Plugs are fairly new, plug cables were repleced 3 yrs./30K kms before. What to do now? What is the first thing to do?

By the way, I have a problem with the Shop Manual's terminology with the resistences for the ignition coil;

•One lead and ground spec. is "very high or infinite". It reads very high when cold, 8K ohms when hot. Is 8K ohms very high?
•Between the leads spec. is "very low or zero". It reads 1.3ohms cold, 2 ohms hot. Is this very low?

Would you replace the coil?
 
The 8K for the secondary and the 1.3ohms for the primary are fine, pretty much where they should be. What I don't understand is why there is so much difference between your hot and cold readings. Either your coil is overheating or you are not measuring the resistances correctly.
 
Thanks for the reply George...

It sits on top of the thermostat housing (it is not that on cap variety). I've measured multiple times of heat cycle with similar results. Probably it is overheating.
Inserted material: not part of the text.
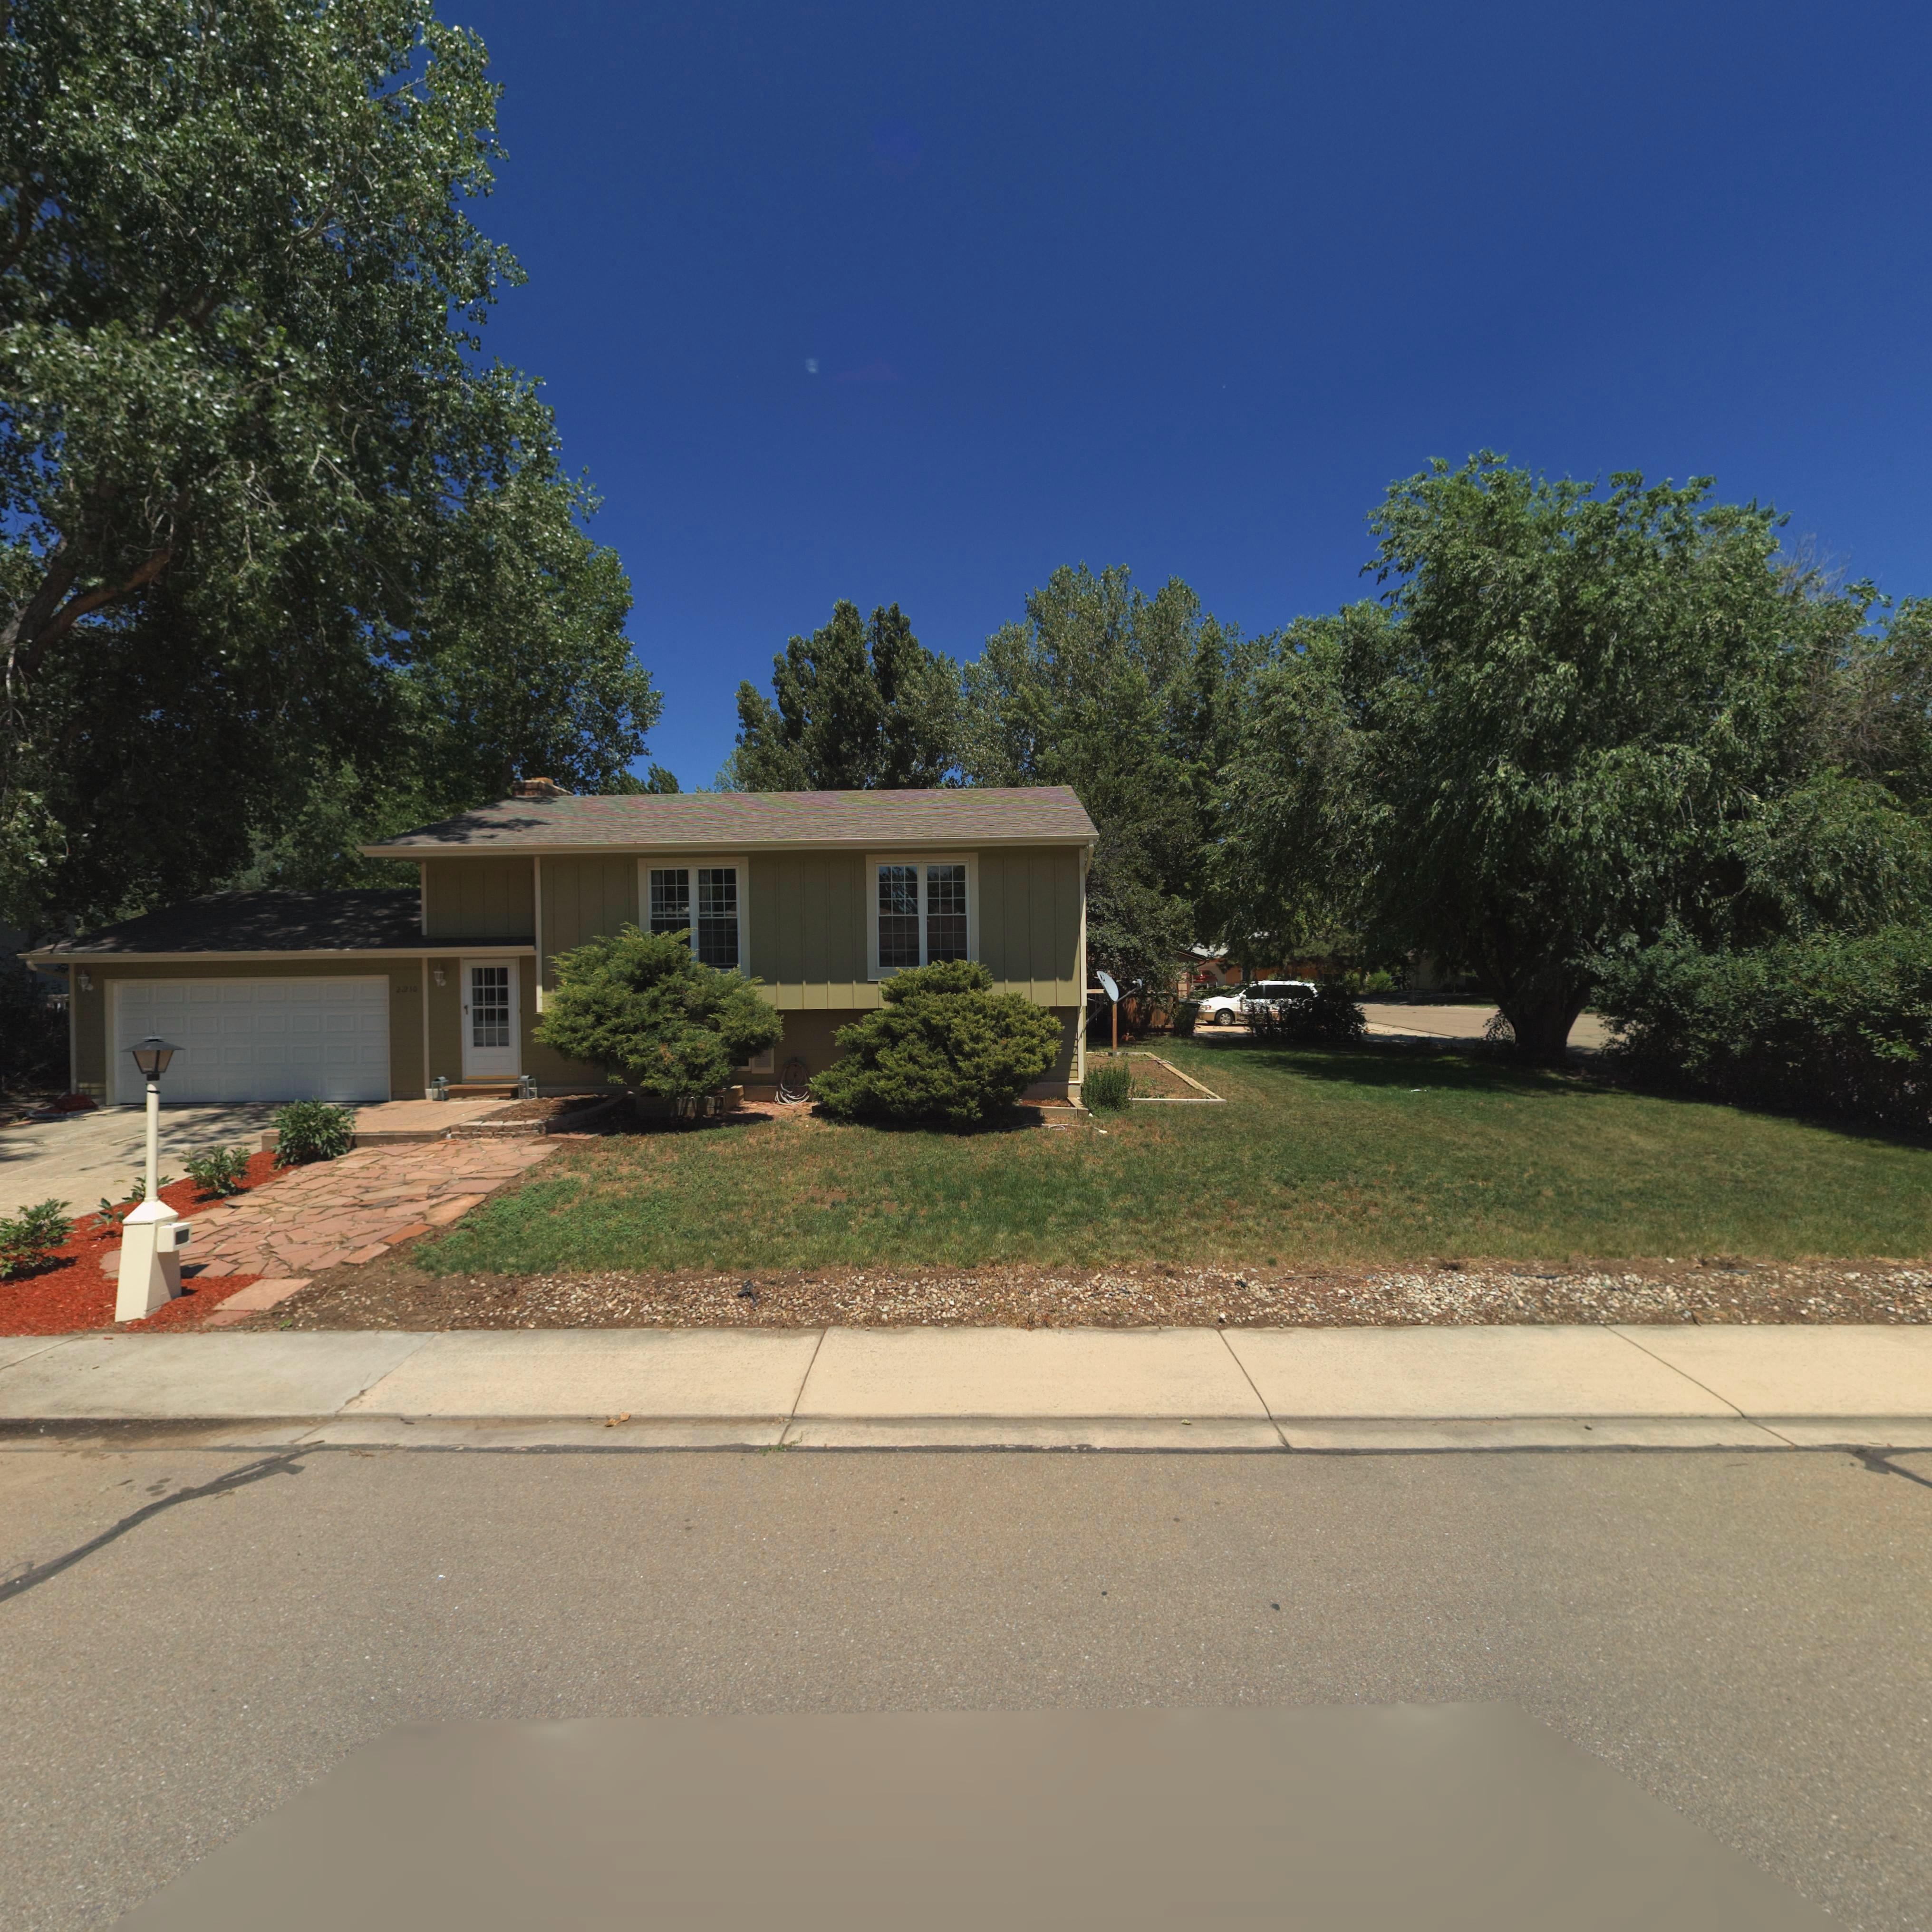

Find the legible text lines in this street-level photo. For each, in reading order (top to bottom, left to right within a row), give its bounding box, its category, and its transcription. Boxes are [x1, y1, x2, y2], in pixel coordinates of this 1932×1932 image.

Should I replace the coil, or every other thing but not the coil...
 
What you should do is to hook up a ignition scope and see if you are getting full output. If you don't have access to a scope then just substitute a known good coil (virtually any automotive ignition coil will do for testing purposes)
 
So is the module within the distributor, and does the distributor have vacuum advance? That vacuum advance could be left off which'll really make the car a dog.
 
Yes module is within the distributor and have the vacuum advance... well I'll look into that. Already got a new temp. vac. switch. What bugs me is that a wire sometimes arcs to the adjacent metals before the plug. It is even audible!

Thanks for the insights, novodays I will look closer into this.
 
Actually I'd put all new plugs, wires, and a coil (cap and rotor wouldn't hurt) all at the same time. You've got carbon tracking from all that lightning that you're shooting around.

If you reuse some ignition parts the misfire tracking will spread like bird flu to your brand new bits.

The coil is likely overheating from all the shorting out.